## Records provided

───

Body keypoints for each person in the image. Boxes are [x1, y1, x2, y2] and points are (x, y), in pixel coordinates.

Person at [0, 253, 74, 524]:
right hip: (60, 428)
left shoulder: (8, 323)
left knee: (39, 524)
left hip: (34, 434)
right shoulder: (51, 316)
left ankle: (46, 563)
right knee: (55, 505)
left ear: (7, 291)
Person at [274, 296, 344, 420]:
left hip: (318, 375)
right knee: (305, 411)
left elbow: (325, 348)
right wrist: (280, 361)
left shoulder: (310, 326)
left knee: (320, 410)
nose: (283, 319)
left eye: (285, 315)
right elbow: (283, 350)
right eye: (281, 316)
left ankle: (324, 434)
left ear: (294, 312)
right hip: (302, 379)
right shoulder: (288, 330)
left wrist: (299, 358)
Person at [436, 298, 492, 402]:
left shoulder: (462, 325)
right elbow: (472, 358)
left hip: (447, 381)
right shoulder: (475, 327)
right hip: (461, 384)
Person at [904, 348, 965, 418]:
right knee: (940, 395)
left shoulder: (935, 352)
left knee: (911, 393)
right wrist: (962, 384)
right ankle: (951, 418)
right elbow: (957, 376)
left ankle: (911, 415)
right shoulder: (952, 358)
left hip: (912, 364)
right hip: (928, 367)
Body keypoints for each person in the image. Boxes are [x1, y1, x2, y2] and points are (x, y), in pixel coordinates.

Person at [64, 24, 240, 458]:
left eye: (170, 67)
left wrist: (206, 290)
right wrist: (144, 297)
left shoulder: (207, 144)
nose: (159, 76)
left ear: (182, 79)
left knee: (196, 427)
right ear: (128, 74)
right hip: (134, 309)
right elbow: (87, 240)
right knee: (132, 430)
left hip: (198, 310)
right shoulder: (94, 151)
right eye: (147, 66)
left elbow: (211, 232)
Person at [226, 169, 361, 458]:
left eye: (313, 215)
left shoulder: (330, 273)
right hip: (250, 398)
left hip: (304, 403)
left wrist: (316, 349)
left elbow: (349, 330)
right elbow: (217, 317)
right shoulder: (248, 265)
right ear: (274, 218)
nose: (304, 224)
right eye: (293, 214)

───

## What to work on
In the entries above, find each line with the word "knee" and show it.

## Result of the task
left knee: (39, 524)
right knee: (55, 505)
right knee: (305, 411)
left knee: (320, 410)
right knee: (940, 395)
left knee: (911, 393)
left knee: (196, 427)
right knee: (132, 430)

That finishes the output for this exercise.